> _WHAT YOU NEED TO DO_:
Please repeat the lines of text in each of the items below without changing anything, and leave the pictures out of your answer.

> _INPUT DATA_:
──────────────────────────────

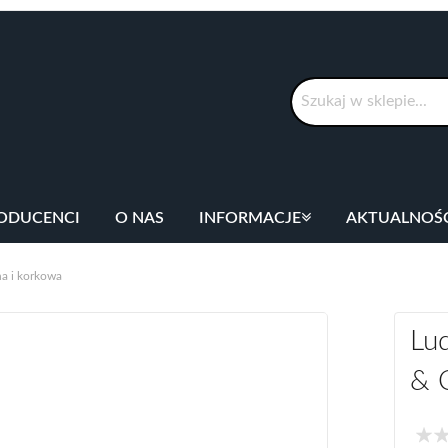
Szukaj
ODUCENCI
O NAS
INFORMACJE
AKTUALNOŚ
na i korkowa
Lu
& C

──────────────────────────────

> _EXERCISE RESULT_:
Szukaj
ODUCENCI
O NAS
INFORMACJE
AKTUALNOŚ
na i korkowa
Lu
& C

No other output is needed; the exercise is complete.